Nancy : plus de 600 bonbonnes de protoxyde d'azote saisies dans un véhicule

Les policiers de Nancy ont saisi, mercredi 7 septembre, plusieurs centaines de bonbonnes de protoxyde d'azote à bord d'un véhicule.

Détourné de ses usages comme l'aide à la fabrication de denrées dédiées à l'alimentation humaine, la médecine ou l'industrie, le protoxyde d'azote s'invite dans les soirées festives comme « gaz hilarant » ou « proto ». Un phénomène qui inquiète les professionnels de santé en raison de la gravité des complications observées. Pour faire face au fléau, la Ville de Nancy a d'ailleurs lancé en ce mois de septembre une campagne de sensibilisation auprès des jeunes de 12 à 24 ans.  

Mercredi, le contrôle d'un véhicule par un équipage de policiers nancéiens a permis de saisir une très importante cargaison de protoxyde d'azote. Plus précisément 111 cartons contenant chacun 6 bonbonnes.
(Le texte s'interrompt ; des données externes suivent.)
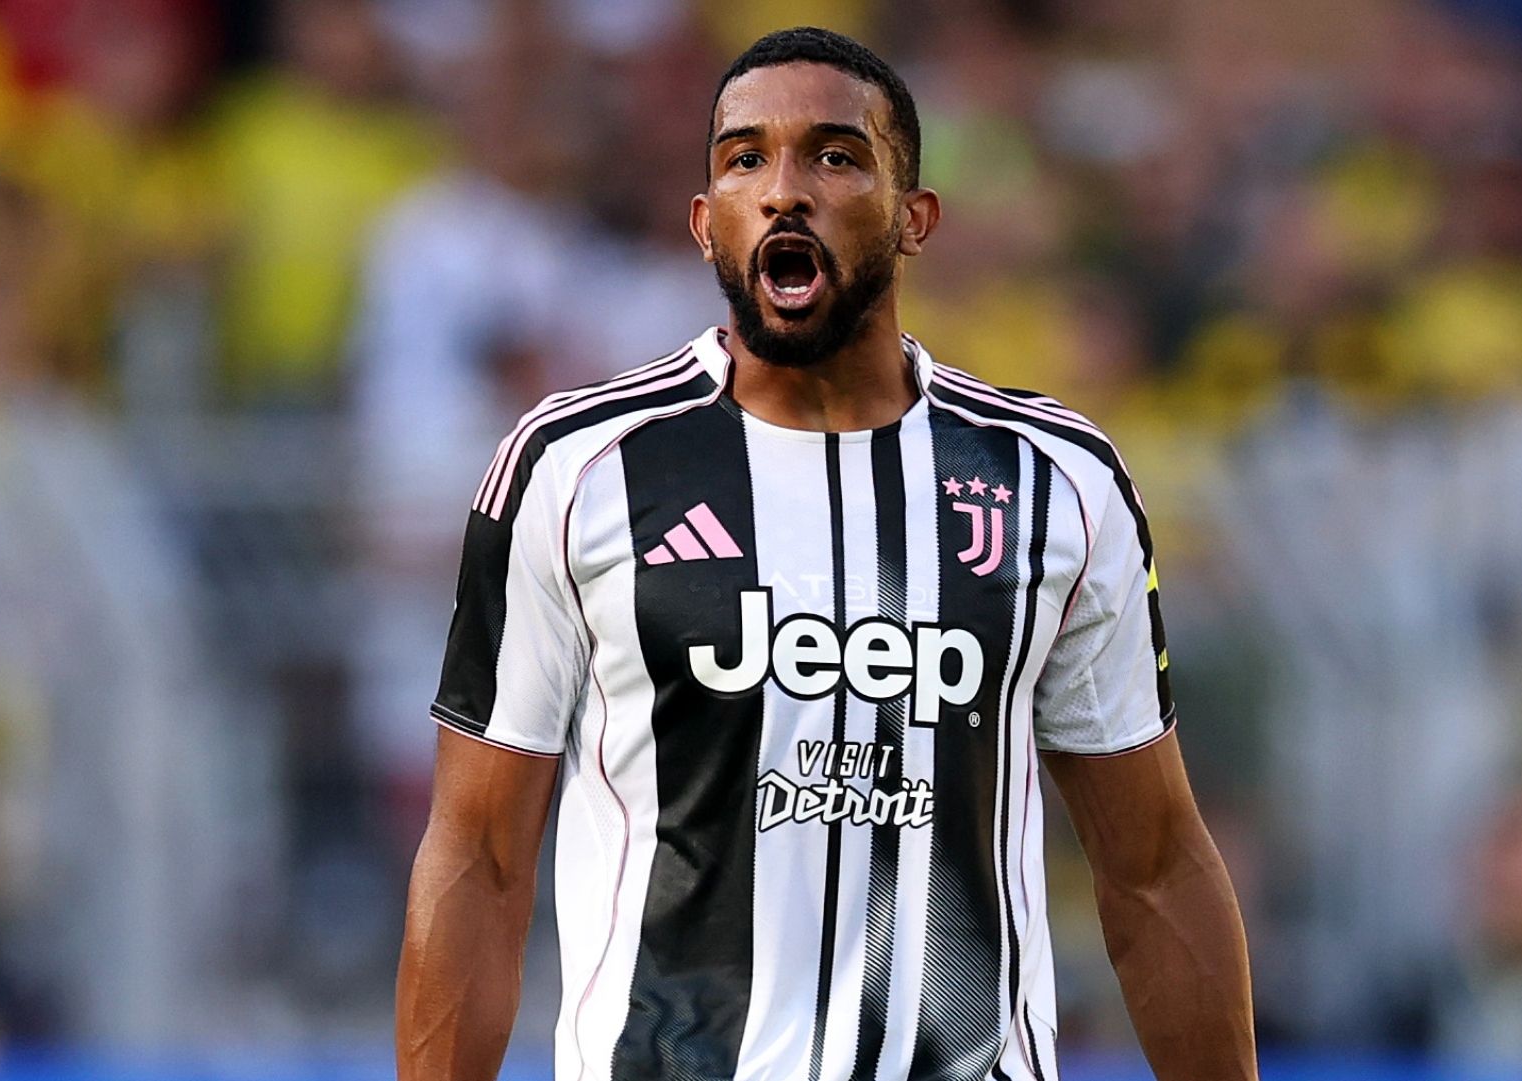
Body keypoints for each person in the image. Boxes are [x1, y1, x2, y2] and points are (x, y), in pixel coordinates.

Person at [395, 27, 1258, 1081]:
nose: (784, 191)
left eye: (836, 156)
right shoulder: (575, 469)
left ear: (915, 218)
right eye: (745, 159)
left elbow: (1155, 868)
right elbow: (479, 860)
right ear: (705, 222)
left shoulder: (1055, 482)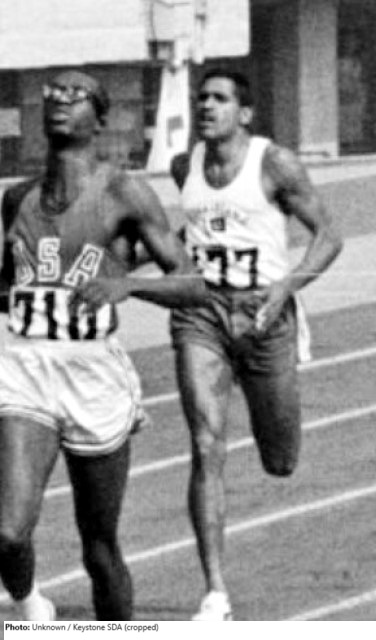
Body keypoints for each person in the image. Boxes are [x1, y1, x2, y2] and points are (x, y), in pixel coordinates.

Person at [0, 70, 205, 621]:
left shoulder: (123, 192)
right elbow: (8, 286)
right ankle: (29, 605)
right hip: (24, 366)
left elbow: (193, 284)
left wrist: (128, 285)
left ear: (101, 117)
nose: (60, 101)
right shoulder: (17, 198)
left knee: (99, 546)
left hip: (93, 373)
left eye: (75, 95)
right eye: (52, 94)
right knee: (8, 532)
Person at [169, 69, 343, 621]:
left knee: (281, 459)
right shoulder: (185, 166)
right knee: (205, 444)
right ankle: (215, 591)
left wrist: (288, 285)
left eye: (219, 99)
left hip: (265, 317)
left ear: (244, 113)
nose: (206, 106)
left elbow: (329, 235)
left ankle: (278, 430)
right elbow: (198, 230)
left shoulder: (276, 163)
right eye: (201, 98)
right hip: (202, 314)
Si du point de vue de la loi, une personne transportant une bonbonne d'azote en vue de travaux culinaires n'est pas inquiétée. « Compte tenu de la multiplication des usages détournés qui présentent un danger certain pour la santé publique, la vente aux mineurs est devenue depuis le 1er juin 2021 un délit puni de 3750 euros d'amende ; de même la provocation d'un mineur à en faire un usage détourné est également réprimée par une peine d'amende de 3750 euros. De plus, la vente clandestine de ce produit (à des adultes ou des mineurs) est réprimée puisqu'il s'agit d'une activité par nature non déclarée », souligne la parquet de Nancy. 

Les deux individus originaires de la région parisienne n'ont pas été placés en garde à vue, mais font l'objet d'une procédure du chef de « travail dissimulé » compte tenu de la quantité importante de la cargaison mettant en relief une suspicion d'activité de commerce non déclarée.

« La procédure va donc être transmise en région parisienne dont les deux occupants du véhicule sont originaires pour cerner les contours de cette activité de commerce illicite. Le produit de ce travail clandestin, à savoir le protoxyde d'azote, a été saisi et sera détruit compte tenu du risque représenté par son stockage », nous a indiqué vendredi soir François Pérain, procureur de la République de Nancy.